A coalition of a dozen states led by Texas asked the U.S. Supreme Court to lift lower court injunctions forbidding enforcement of President Donald Trump’s proclamation on enhanced vetting, the latest iteration of his travel ban.
Federal courts in Hawaii and Maryland issued orders enjoining the proclamation in October. The proclamation was issued at the conclusion of a previous 90-day ban on the entrance of migrants from six countries with high instances of terrorism, which expired in late September.
“Through its latest travel ban, the Trump administration has taken significant and common-sense steps to upgrade vetting and national security procedures vital to protecting Texas and the rest of the country from terrorism,” Texas Attorney General Ken Paxton said. “We’re hopeful the Supreme Court will agree with our coalition that the travel ban is lawful and constitutional, and should be enforced in its entirety.”
The coalition echoed arguments made by the Department of Justice when it asked the Supreme Court Monday to lift the lower court injunctions. The states say the new proclamation was the product of an equitable interagency process whose “extensive findings support the need for a suspension of entry for several failed states, governments that are state sponsors of terrorism, or governments otherwise unwilling or unable to respond to adequate vetting or other terrorism-related concerns.”

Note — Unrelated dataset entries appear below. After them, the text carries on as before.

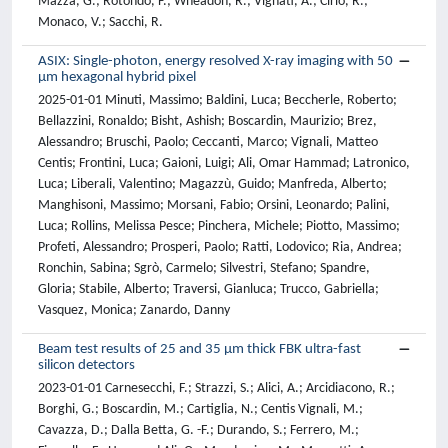
Mazza, G.; Rotondo, F.; Wheadon, R.; Vignati, A.; Cirio, R.;
Monaco, V.; Sacchi, R.
ASIX: Single-photon, energy resolved X-ray imaging with 50
μm hexagonal hybrid pixel
2025-01-01 Minuti, Massimo; Baldini, Luca; Beccherle, Roberto;
Bellazzini, Ronaldo; Bisht, Ashish; Boscardin, Maurizio; Brez,
Alessandro; Bruschi, Paolo; Ceccanti, Marco; Vignali, Matteo
Centis; Frontini, Luca; Gaioni, Luigi; Ali, Omar Hammad; Latronico,
Luca; Liberali, Valentino; Magazzù, Guido; Manfreda, Alberto;
Manghisoni, Massimo; Morsani, Fabio; Orsini, Leonardo; Palini,
Luca; Rollins, Melissa Pesce; Pinchera, Michele; Piotto, Massimo;
Profeti, Alessandro; Prosperi, Paolo; Ratti, Lodovico; Ria, Andrea;
Ronchin, Sabina; Sgrò, Carmelo; Silvestri, Stefano; Spandre,
Gloria; Stabile, Alberto; Traversi, Gianluca; Trucco, Gabriella;
Vasquez, Monica; Zanardo, Danny
Beam test results of 25 and 35 μm thick FBK ultra-fast
silicon detectors
2023-01-01 Carnesecchi, F.; Strazzi, S.; Alici, A.; Arcidiacono, R.;
Borghi, G.; Boscardin, M.; Cartiglia, N.; Centis Vignali, M.;
Cavazza, D.; Dalla Betta, G. -F.; Durando, S.; Ferrero, M.;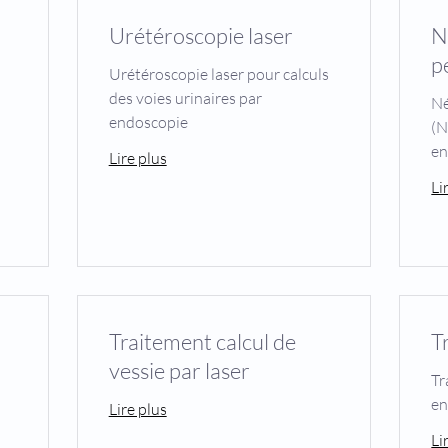
Urétéroscopie laser
N
p
Urétéroscopie laser pour calculs
des voies urinaires par
Né
endoscopie
(N
en
Lire plus
Li
Traitement calcul de
T
vessie par laser
Tr
en
Lire plus
Li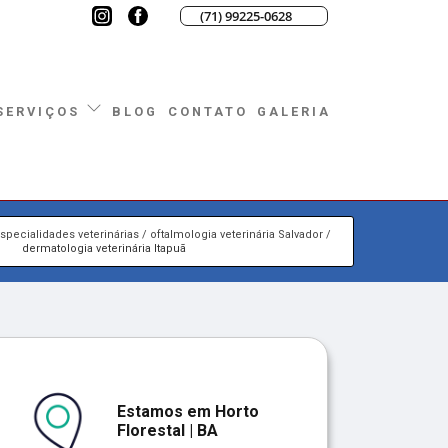
(71) 99225-0628
BLOG
CONTATO
GALERIA
SERVIÇOS
specialidades veterinárias
oftalmologia veterinária Salvador
dermatologia veterinária Itapuã
Estamos em Horto
Florestal | BA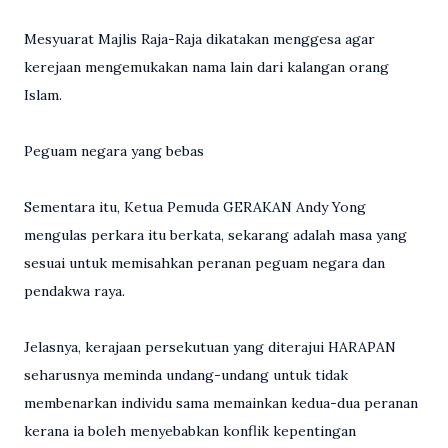
Mesyuarat Majlis Raja-Raja dikatakan menggesa agar
kerejaan mengemukakan nama lain dari kalangan orang
Islam.
Peguam negara yang bebas
Sementara itu, Ketua Pemuda GERAKAN Andy Yong
mengulas perkara itu berkata, sekarang adalah masa yang
sesuai untuk memisahkan peranan peguam negara dan
pendakwa raya.
Jelasnya, kerajaan persekutuan yang diterajui HARAPAN
seharusnya meminda undang-undang untuk tidak
membenarkan individu sama memainkan kedua-dua peranan
kerana ia boleh menyebabkan konflik kepentingan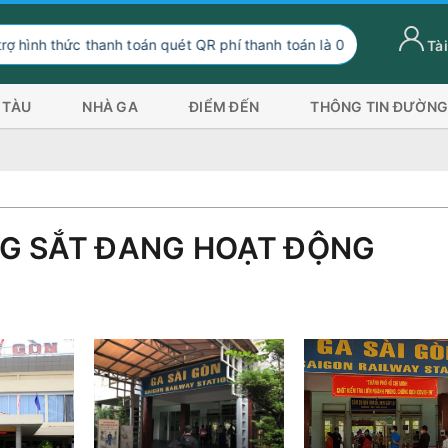
ức thanh toán quét QR phí thanh toán là 0 đồng, ngoài hình thức th
Tài
 TÀU
NHÀ GA
ĐIỂM ĐẾN
THÔNG TIN ĐƯỜNG
G SẮT ĐANG HOẠT ĐỘNG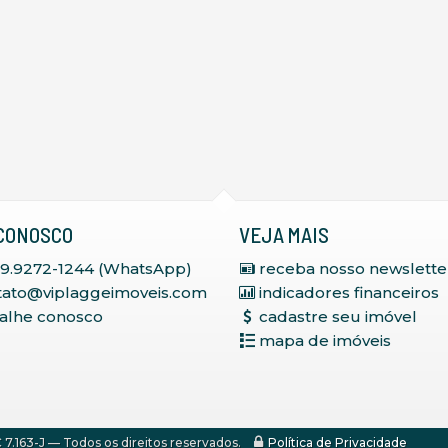
CONOSCO
VEJA MAIS
 9.9272-1244 (WhatsApp)
receba nosso newslette
tato@viplaggeimoveis.com
indicadores financeiros
balhe conosco
cadastre seu imóvel
mapa de imóveis
7.163-J
— Todos os direitos reservados.
Política de Privacidade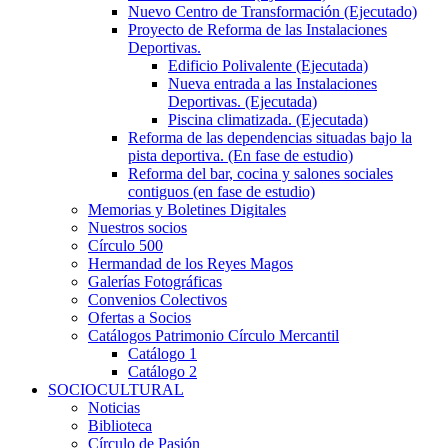
Nuevo Centro de Transformación (Ejecutado)
Proyecto de Reforma de las Instalaciones
Deportivas.
Edificio Polivalente (Ejecutada)
Nueva entrada a las Instalaciones
Deportivas. (Ejecutada)
Piscina climatizada. (Ejecutada)
Reforma de las dependencias situadas bajo la
pista deportiva. (En fase de estudio)
Reforma del bar, cocina y salones sociales
contiguos (en fase de estudio)
Memorias y Boletines Digitales
Nuestros socios
Círculo 500
Hermandad de los Reyes Magos
Galerías Fotográficas
Convenios Colectivos
Ofertas a Socios
Catálogos Patrimonio Círculo Mercantil
Catálogo 1
Catálogo 2
SOCIOCULTURAL
Noticias
Biblioteca
Círculo de Pasión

The states further say that courts may not forbid the proclamation’s enforcement on the basis of anti-Muslim animus absent clear proof of such a motive, and that the interagency process is proof of the government’s good faith and defeats all arguments that the order is a pretense for bigotry.
The states joining Texas on the brief were Alabama, Arizona, Arkansas, Florida, Kansas, Louisiana, Missouri, Ohio, Oklahoma, South Carolina and West Virginia.
The Supreme Court asked civil rights groups challenging the law to file a response to the government’s request by Nov. 28. A decision will come shortly thereafter.